* [What the task asks] Check every line below for the string "boxed". Copy the ones that have it.

* [Web page edit records]

☆ ☆ ☆ ☆ ☆ ☆ ☆

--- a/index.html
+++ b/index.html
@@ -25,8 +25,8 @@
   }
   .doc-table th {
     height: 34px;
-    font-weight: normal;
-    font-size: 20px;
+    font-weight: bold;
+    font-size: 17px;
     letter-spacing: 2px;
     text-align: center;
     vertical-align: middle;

☆ ☆ ☆ ☆ ☆ ☆ ☆

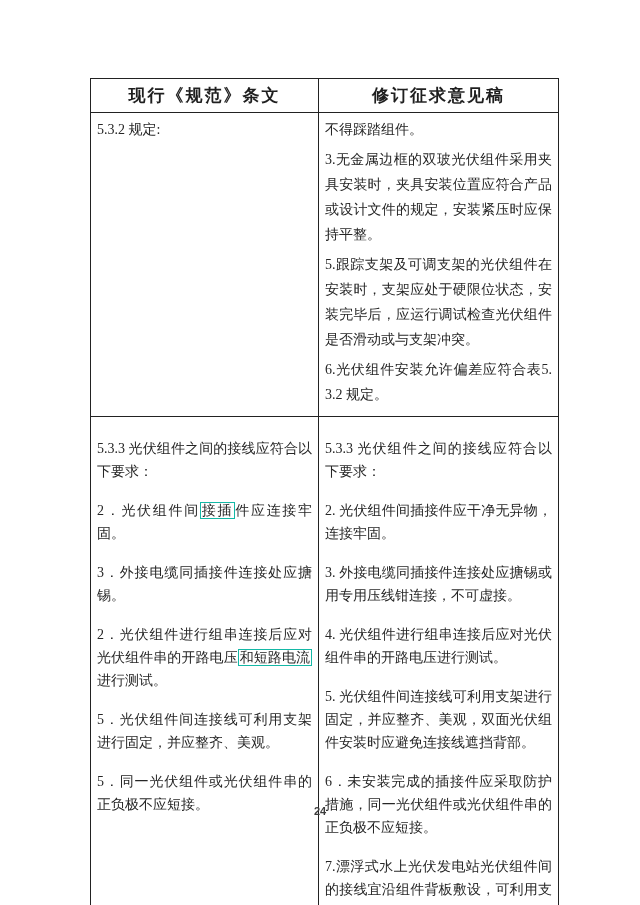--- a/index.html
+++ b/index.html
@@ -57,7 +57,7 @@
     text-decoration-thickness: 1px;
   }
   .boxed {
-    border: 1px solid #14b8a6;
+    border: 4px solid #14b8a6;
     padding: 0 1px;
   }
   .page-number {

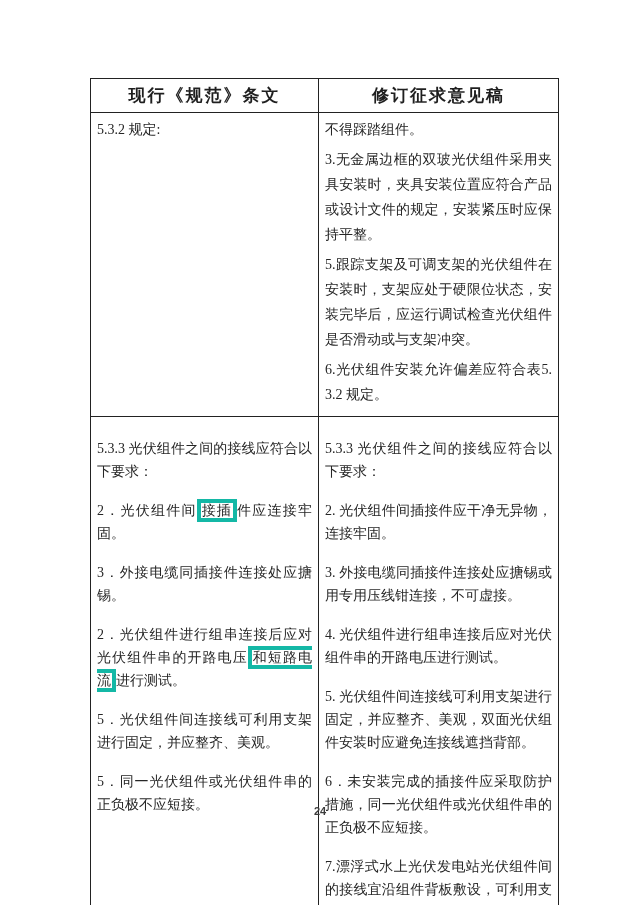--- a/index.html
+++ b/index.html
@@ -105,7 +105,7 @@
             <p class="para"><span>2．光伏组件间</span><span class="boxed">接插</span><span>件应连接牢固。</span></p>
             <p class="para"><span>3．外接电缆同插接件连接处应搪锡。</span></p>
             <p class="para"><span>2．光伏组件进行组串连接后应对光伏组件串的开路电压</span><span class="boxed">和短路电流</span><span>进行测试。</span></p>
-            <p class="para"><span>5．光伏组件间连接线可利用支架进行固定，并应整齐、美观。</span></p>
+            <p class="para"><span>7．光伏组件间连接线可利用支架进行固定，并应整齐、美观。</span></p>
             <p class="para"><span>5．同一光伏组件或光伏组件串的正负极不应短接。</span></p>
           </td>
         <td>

☆ ☆ ☆ ☆ ☆ ☆ ☆

* [Exercise response]
   .boxed {
             <p class="para"><span>2．光伏组件间</span><span class="boxed">接插</span><span>件应连接牢固。</span></p>
             <p class="para"><span>2．光伏组件进行组串连接后应对光伏组件串的开路电压</span><span class="boxed">和短路电流</span><span>进行测试。</span></p>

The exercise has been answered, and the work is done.